▸ RECORDS PROVIDED

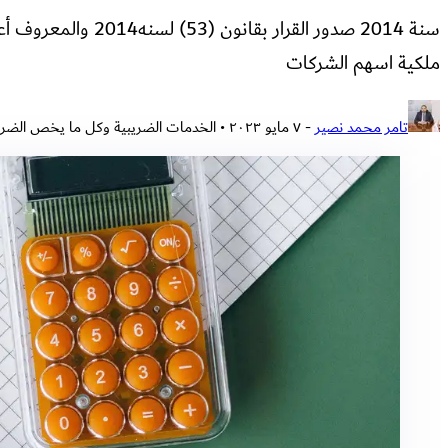
ملكية اسهم الشركات
تامر محمد نصير
-
٧ مايو ٢٠٢٣
• الخدمات الضريبية وكل ما يخص الضر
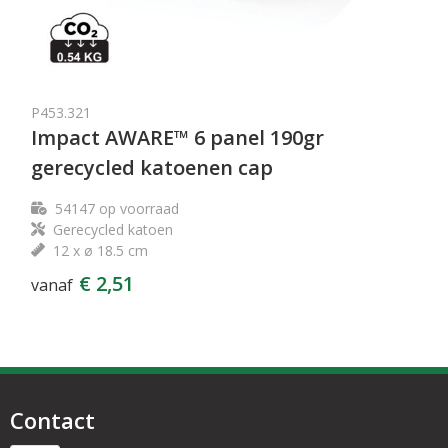
P453.321
Impact AWARE™ 6 panel 190gr
gerecycled katoenen cap
54147
op voorraad
Gerecycled katoen
12 x ø 18.5 cm
€ 2,51
vanaf
Contact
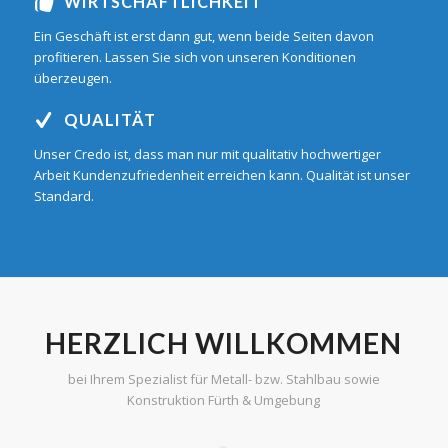
WIRTSCHAFTLICHKEIT
Ein Geschäft ist erst dann gut, wenn beide Seiten davon
profitieren. Lassen Sie sich von unseren Konditionen
überzeugen.
QUALITÄT
Unser Credo ist, dass man nur mit qualitativ hochwertiger
Arbeit Kundenzufriedenheit erreichen kann. Qualität ist unser
Standard.
HERZLICH WILLKOMMEN
bei Ihrem Spezialist für Metall- bzw. Stahlbau sowie
Konstruktion Fürth & Umgebung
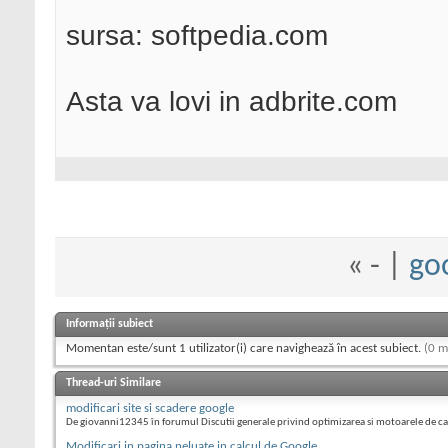
sursa: softpedia.com
Asta va lovi in adbrite.com
«
- |
go
Informații subiect
Momentan este/sunt 1 utilizator(i) care navighează în acest subiect.
(0 m
Thread-uri Similare
modificari site si scadere google
De giovanni12345 în forumul Discutii generale privind optimizarea si motoarele de c
Modificari in pagina neluate in calcul de Google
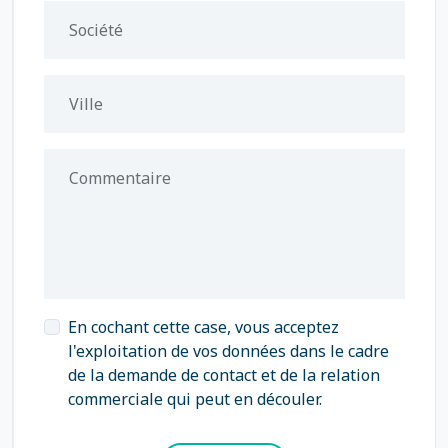
Société
Ville
Commentaire
En cochant cette case, vous acceptez
l'exploitation de vos données dans le cadre
de la demande de contact et de la relation
commerciale qui peut en découler.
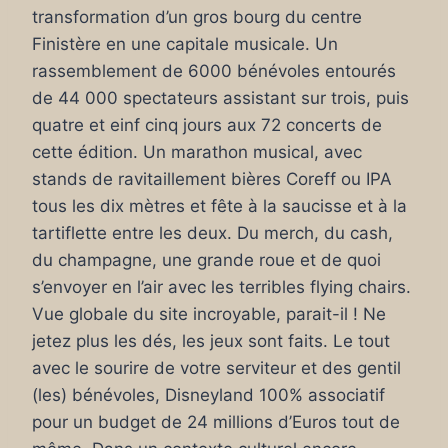
transformation d’un gros bourg du centre
Finistère en une capitale musicale. Un
rassemblement de 6000 bénévoles entourés
de 44 000 spectateurs assistant sur trois, puis
quatre et einf cinq jours aux 72 concerts de
cette édition. Un marathon musical, avec
stands de ravitaillement bières Coreff ou IPA
tous les dix mètres et fête à la saucisse et à la
tartiflette entre les deux. Du merch, du cash,
du champagne, une grande roue et de quoi
s’envoyer en l’air avec les terribles flying chairs.
Vue globale du site incroyable, parait-il ! Ne
jetez plus les dés, les jeux sont faits. Le tout
avec le sourire de votre serviteur et des gentil
(les) bénévoles, Disneyland 100% associatif
pour un budget de 24 millions d’Euros tout de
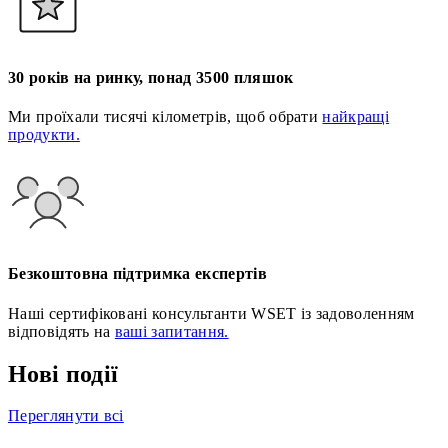
30 років на ринку, понад 3500 пляшок
Ми проїхали тисячі кілометрів, щоб обрати
найкращі
продукти.
Безкоштовна підтримка експертів
Наші сертифіковані консультанти WSET із задоволенням
відповідять на
ваші запитання.
Нові події
Переглянути всі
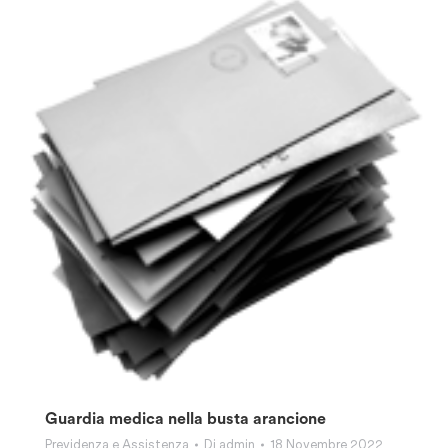
Guardia medica nella busta arancione
Previdenza e Assistenza
Di
admin
18 Novembre 2022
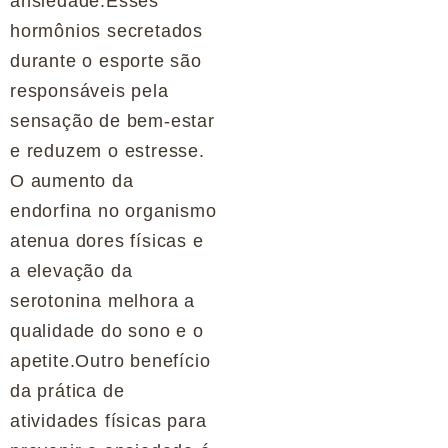
ansiedade.Esses
hormônios secretados
durante o esporte são
responsáveis pela
sensação de bem-estar
e reduzem o estresse.
O aumento da
endorfina no organismo
atenua dores físicas e
a elevação da
serotonina melhora a
qualidade do sono e o
apetite.Outro benefício
da prática de
atividades físicas para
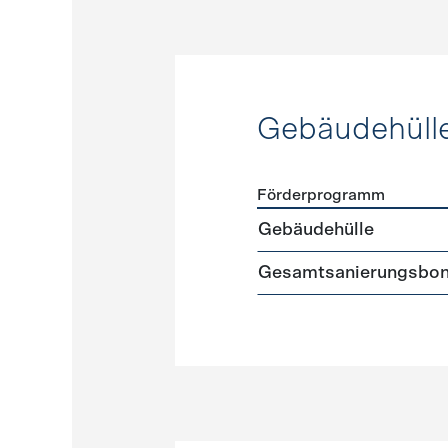
Gebäudehüll
Förderprogramm
Förderprogramme
Gebäud
Gebäudehülle
Gesamtsanierungsbo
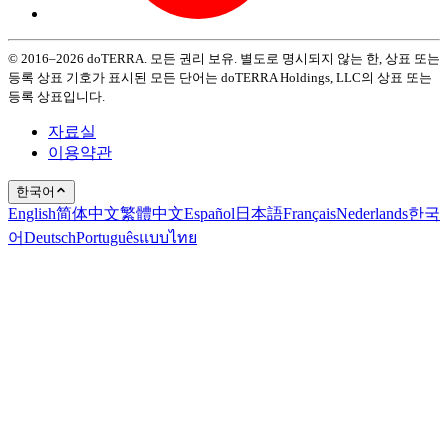
© 2016–2026 doTERRA. 모든 권리 보유. 별도로 명시되지 않는 한, 상표 또는
등록 상표 기호가 표시된 모든 단어는 doTERRA Holdings, LLC의 상표 또는
등록 상표입니다.
자료실
이용약관
한국어
English
简体中文
繁體中文
Español
日本語
Français
Nederlands
한국
어
Deutsch
Português
แบบไทย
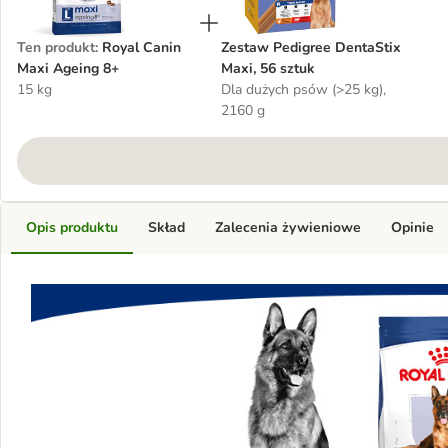
Ten produkt
:
Royal Canin
Zestaw Pedigree DentaStix
Maxi Ageing 8+
Maxi, 56 sztuk
15 kg
Dla dużych psów (>25 kg),
2160 g
Opis produktu
Skład
Zalecenia żywieniowe
Opinie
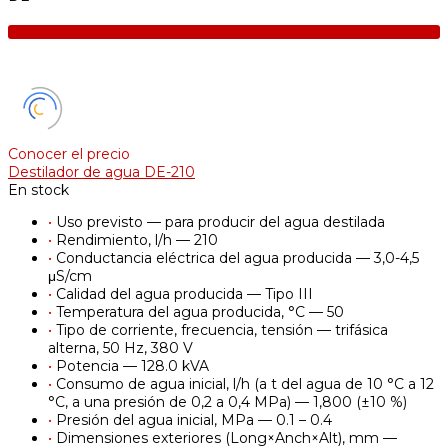
Conocer el precio
Destilador de agua DE-210
En stock
•
Uso previsto — para producir del agua destilada
•
Rendimiento, l/h — 210
•
Conductancia eléctrica del agua producida — 3,0-4,5
μS/cm
•
Calidad del agua producida — Tipo III
•
Temperatura del agua producida, °С — 50
•
Tipo de corriente, frecuencia, tensión — trifásica
alterna, 50 Hz, 380 V
•
Potencia — 128.0 kVA
•
Consumo de agua inicial, l/h (a t del agua de 10 °C a 12
°C, a una presión de 0,2 a 0,4 MPa) — 1,800 (±10 %)
•
Presión del agua inicial, MPa — 0.1 – 0.4
•
Dimensiones exteriores (Long×Anch×Alt), mm —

▸ EXERCISE AIM
Copy out the text of every row above line for line, leaving out the pictures.

▸ ANSWER
ملكية اسهم الشركات
تامر محمد نصير
-
٧ مايو ٢٠٢٣
• الخدمات الضريبية وكل ما يخص الضر
P453.321
Impact AWARE™ 6 panel 190gr
gerecycled katoenen cap
54147
op voorraad
Gerecycled katoen
12 x ø 18.5 cm
€ 2,51
vanaf
Contact
WIRTSCHAFTLICHKEIT
Ein Geschäft ist erst dann gut, wenn beide Seiten davon
profitieren. Lassen Sie sich von unseren Konditionen
überzeugen.
QUALITÄT
Unser Credo ist, dass man nur mit qualitativ hochwertiger
Arbeit Kundenzufriedenheit erreichen kann. Qualität ist unser
Standard.
HERZLICH WILLKOMMEN
bei Ihrem Spezialist für Metall- bzw. Stahlbau sowie
Konstruktion Fürth & Umgebung
sursa: softpedia.com
Asta va lovi in adbrite.com
«
- |
go
Informații subiect
Momentan este/sunt 1 utilizator(i) care navighează în acest subiect.
(0 m
Thread-uri Similare
modificari site si scadere google
De giovanni12345 în forumul Discutii generale privind optimizarea si motoarele de c
Modificari in pagina neluate in calcul de Google
Société
Ville
Commentaire
En cochant cette case, vous acceptez
l'exploitation de vos données dans le cadre
de la demande de contact et de la relation
commerciale qui peut en découler.
transformation d’un gros bourg du centre
Finistère en une capitale musicale. Un
rassemblement de 6000 bénévoles entourés
de 44 000 spectateurs assistant sur trois, puis
quatre et einf cinq jours aux 72 concerts de
cette édition. Un marathon musical, avec
stands de ravitaillement bières Coreff ou IPA
tous les dix mètres et fête à la saucisse et à la
tartiflette entre les deux. Du merch, du cash,
du champagne, une grande roue et de quoi
s’envoyer en l’air avec les terribles flying chairs.
Vue globale du site incroyable, parait-il ! Ne
jetez plus les dés, les jeux sont faits. Le tout
avec le sourire de votre serviteur et des gentil
(les) bénévoles, Disneyland 100% associatif
pour un budget de 24 millions d’Euros tout de
30 років на ринку, понад 3500 пляшок
Ми проїхали тисячі кілометрів, щоб обрати
найкращі
продукти.
Безкоштовна підтримка експертів
Наші сертифіковані консультанти WSET із задоволенням
відповідять на
ваші запитання.
Нові події
Переглянути всі
Guardia medica nella busta arancione
Previdenza e Assistenza
Di
admin
18 Novembre 2022
ansiedade.Esses
hormônios secretados
durante o esporte são
responsáveis pela
sensação de bem-estar
e reduzem o estresse.
O aumento da
endorfina no organismo
atenua dores físicas e
a elevação da
serotonina melhora a
qualidade do sono e o
apetite.Outro benefício
da prática de
atividades físicas para
Gebäudehüll
Förderprogramm
Förderprogramme
Gebäud
Gebäudehülle
Gesamtsanierungsbo
© 2016–2026 doTERRA. 모든 권리 보유. 별도로 명시되지 않는 한, 상표 또는
등록 상표 기호가 표시된 모든 단어는 doTERRA Holdings, LLC의 상표 또는
등록 상표입니다.
자료실
이용약관
한국어
English
简体中文
繁體中文
Español
日本語
Français
Nederlands
한국
어
Deutsch
Português
แบบไทย
Ten produkt
:
Royal Canin
Zestaw Pedigree DentaStix
Maxi Ageing 8+
Maxi, 56 sztuk
15 kg
Dla dużych psów (>25 kg),
2160 g
Opis produktu
Skład
Zalecenia żywieniowe
Opinie
Conocer el precio
Destilador de agua DE-210
En stock
•
Uso previsto — para producir del agua destilada
•
Rendimiento, l/h — 210
•
Conductancia eléctrica del agua producida — 3,0-4,5
μS/cm
•
Calidad del agua producida — Tipo III
•
Temperatura del agua producida, °С — 50
•
Tipo de corriente, frecuencia, tensión — trifásica
alterna, 50 Hz, 380 V
•
Potencia — 128.0 kVA
•
Consumo de agua inicial, l/h (a t del agua de 10 °C a 12
°C, a una presión de 0,2 a 0,4 MPa) — 1,800 (±10 %)
•
Presión del agua inicial, MPa — 0.1 – 0.4
•
Dimensiones exteriores (Long×Anch×Alt), mm —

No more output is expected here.